• 本文:

活性にもとづくタンパク質のプロファイル法による脂肪酸アミド加水分解酵素の阻害剤のオフターゲットタンパク質の同定
小笠原 大介
(米国Scripps Research Institute,Department of Molecular Medicine)
email:小笠原大介
DOI: 10.7875/first.author.2017.064
Activity-based protein profiling reveals off-target proteins of the FAAH inhibitor BIA 10-2474.
Annelot C. M. van Esbroeck, Antonius P. A. Janssen, Armand B. Cognetta III, Daisuke Ogasawara, Guy Shpak, Mark van der Kroeg, Vasudev Kantae, Marc P. Baggelaar, Femke M. S. de Vrij, Hui Deng, Marco Allarà, Filomena Fezza, Zhanmin Lin, Tom van der Wel, Marjolein Soethoudt, Elliot D. Mock, Hans den Dulk, Ilse L. Baak, Bogdan I. Florea, Giel Hendriks, Luciano De Petrocellis, Herman S. Overkleeft, Thomas Hankemeier, Chris I. De Zeeuw, Vincenzo Di Marzo, Mauro Maccarrone, Benjamin F. Cravatt, Steven A. Kushner, Mario van der Stelt
Science, 356, 1084-1087 (2017)

• 設問一覧:
[a] FAAH阻害剤の記事について、次の問いに答えよ。
(i) 小笠原大介の所属はどこか。
(ii) 紹介されている論文が対象とする阻害剤の名称は何か。
(iii) その論文の掲載誌名、巻、ページ、年は何か。
[b] FAAH阻害剤の記事のうち、「活性にもとづくタンパク質のプ」から「356, 1084-1087 (2017)」までのすべてを、一字も変えずに繰り返して書け。
[c] FAAH阻害剤の記事の続きを、示された最後の行の次から書き進めよ。
次の項目は、FAAH阻害剤の記事とは関係がない。

• 抽出データ:

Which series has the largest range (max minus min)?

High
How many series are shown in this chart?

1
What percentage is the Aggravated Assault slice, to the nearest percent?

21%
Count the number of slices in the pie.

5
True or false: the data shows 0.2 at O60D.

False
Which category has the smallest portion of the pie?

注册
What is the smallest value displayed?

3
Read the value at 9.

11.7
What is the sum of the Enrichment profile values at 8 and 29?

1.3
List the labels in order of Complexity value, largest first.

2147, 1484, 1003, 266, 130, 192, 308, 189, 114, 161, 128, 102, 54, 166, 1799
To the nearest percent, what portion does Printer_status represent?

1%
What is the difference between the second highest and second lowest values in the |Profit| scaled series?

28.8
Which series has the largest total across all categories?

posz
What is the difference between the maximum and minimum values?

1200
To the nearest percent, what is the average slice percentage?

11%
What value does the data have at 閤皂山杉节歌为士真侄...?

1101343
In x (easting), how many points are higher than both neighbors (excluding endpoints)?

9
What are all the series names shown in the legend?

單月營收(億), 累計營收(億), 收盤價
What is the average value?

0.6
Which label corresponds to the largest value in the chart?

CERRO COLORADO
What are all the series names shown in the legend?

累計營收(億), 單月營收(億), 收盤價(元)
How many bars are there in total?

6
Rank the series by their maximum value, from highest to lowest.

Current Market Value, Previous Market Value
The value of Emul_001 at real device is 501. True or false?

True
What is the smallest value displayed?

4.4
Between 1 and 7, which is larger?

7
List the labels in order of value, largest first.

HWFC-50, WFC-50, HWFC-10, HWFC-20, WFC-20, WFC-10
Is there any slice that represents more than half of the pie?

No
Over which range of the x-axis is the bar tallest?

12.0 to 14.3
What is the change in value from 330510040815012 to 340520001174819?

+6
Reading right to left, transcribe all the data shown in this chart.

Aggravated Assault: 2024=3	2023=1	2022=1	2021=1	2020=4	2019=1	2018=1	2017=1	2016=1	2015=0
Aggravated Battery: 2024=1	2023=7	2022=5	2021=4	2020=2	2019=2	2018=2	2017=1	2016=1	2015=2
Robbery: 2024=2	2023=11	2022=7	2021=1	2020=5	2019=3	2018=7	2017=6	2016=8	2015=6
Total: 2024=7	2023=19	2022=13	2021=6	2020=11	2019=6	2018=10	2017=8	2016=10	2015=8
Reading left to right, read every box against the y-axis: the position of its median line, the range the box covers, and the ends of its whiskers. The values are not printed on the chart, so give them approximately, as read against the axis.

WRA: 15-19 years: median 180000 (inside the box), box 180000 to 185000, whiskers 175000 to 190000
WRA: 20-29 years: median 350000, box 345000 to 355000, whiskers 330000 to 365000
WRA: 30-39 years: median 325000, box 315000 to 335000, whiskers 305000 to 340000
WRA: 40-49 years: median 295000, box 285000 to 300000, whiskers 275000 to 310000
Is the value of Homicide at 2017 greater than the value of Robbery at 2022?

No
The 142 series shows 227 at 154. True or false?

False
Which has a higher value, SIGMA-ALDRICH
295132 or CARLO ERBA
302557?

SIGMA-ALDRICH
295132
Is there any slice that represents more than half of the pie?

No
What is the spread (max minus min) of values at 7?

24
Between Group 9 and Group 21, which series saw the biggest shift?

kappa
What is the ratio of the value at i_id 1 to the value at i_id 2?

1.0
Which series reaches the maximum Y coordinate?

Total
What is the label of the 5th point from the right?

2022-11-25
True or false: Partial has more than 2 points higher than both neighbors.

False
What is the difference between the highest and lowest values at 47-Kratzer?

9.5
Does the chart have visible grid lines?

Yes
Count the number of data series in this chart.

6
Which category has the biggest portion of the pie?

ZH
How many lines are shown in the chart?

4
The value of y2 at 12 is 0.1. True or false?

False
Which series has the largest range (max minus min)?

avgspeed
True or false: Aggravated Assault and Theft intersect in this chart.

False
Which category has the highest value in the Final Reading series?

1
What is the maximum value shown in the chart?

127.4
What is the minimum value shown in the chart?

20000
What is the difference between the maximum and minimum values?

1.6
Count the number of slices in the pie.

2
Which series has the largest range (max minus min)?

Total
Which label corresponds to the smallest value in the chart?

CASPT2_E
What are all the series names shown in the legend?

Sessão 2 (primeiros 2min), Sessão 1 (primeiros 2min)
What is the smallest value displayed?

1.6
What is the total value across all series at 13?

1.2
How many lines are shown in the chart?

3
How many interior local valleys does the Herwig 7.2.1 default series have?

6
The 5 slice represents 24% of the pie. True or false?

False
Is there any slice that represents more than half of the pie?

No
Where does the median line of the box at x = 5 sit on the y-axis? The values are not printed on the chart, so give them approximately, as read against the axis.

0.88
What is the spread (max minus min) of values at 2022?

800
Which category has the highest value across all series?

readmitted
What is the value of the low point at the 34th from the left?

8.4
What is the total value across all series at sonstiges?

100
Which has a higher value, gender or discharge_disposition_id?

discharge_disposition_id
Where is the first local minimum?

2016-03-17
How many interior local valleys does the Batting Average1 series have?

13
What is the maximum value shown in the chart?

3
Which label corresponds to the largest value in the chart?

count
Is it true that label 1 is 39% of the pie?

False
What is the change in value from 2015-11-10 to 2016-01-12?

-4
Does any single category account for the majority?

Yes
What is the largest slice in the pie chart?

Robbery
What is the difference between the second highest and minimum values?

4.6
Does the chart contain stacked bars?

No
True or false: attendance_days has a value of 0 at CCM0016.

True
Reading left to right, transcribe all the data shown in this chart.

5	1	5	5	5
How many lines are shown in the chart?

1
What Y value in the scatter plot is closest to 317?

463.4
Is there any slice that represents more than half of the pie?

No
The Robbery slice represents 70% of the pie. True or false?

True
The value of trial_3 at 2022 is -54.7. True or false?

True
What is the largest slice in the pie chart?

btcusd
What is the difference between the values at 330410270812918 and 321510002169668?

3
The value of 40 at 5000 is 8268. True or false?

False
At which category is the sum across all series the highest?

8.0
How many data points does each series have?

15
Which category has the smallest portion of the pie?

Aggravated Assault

• 解答一覧:
[a]
(i) 米国Scripps Research Institute,Department of Molecular Medicine
(ii) BIA 10-2474
(iii) Science, 356, 1084-1087 (2017)

[b]
活性にもとづくタンパク質のプロファイル法による脂肪酸アミド加水分解酵素の阻害剤のオフターゲットタンパク質の同定
小笠原 大介
(米国Scripps Research Institute,Department of Molecular Medicine)
email:小笠原大介
DOI: 10.7875/first.author.2017.064
Activity-based protein profiling reveals off-target proteins of the FAAH inhibitor BIA 10-2474.
Annelot C. M. van Esbroeck, Antonius P. A. Janssen, Armand B. Cognetta III, Daisuke Ogasawara, Guy Shpak, Mark van der Kroeg, Vasudev Kantae, Marc P. Baggelaar, Femke M. S. de Vrij, Hui Deng, Marco Allarà, Filomena Fezza, Zhanmin Lin, Tom van der Wel, Marjolein Soethoudt, Elliot D. Mock, Hans den Dulk, Ilse L. Baak, Bogdan I. Florea, Giel Hendriks, Luciano De Petrocellis, Herman S. Overkleeft, Thomas Hankemeier, Chris I. De Zeeuw, Vincenzo Di Marzo, Mauro Maccarrone, Benjamin F. Cravatt, Steven A. Kushner, Mario van der Stelt
Science, 356, 1084-1087 (2017)

[c]
2016年にフランスにおいて実施された脂肪酸アミド加水分解酵素の阻害剤BIA10-2474の第1相の臨床試験において,複数名の被験者に神経障害がみられ,うち1名が死亡するという事故が発生した.BIA10-2474がそのような神経毒性を示した原因はいまだ明らかにされていないが,ほかの脂肪酸アミド加水分解酵素の阻害剤は臨床試験において有害事象が報告されていないことから,BIA10-2474のオフターゲットタンパク質が神経毒性に関与した可能性が予想された.今回,筆者らは,活性にもとづくタンパク質プロファイル法を用い,ヒトの細胞においてBIA10-2474のオフターゲットタンパク質を網羅的に解析した.その結果,BIA10-2474は標的である脂肪酸アミド加水分解酵素にくわえ,いくつかの脂肪酸加水分解酵素を阻害することが明らかにされた.一方で,臨床試験において安全性の確認された脂肪酸アミド加水分解酵素の阻害剤PF04457845はそれら脂肪酸加水分解酵素を阻害しなかった.さらに,BIA10-2474はヒトの大脳皮質のニューロンにおいて脂質のプロファイルを大きく変化させたが,PF04457845にはそのような効果はみられなかった.これらの結果から,BIA10-2474によるオフターゲットタンパク質の阻害がニューロンにおいて脂質代謝の異常をひき起こしたことが示唆された.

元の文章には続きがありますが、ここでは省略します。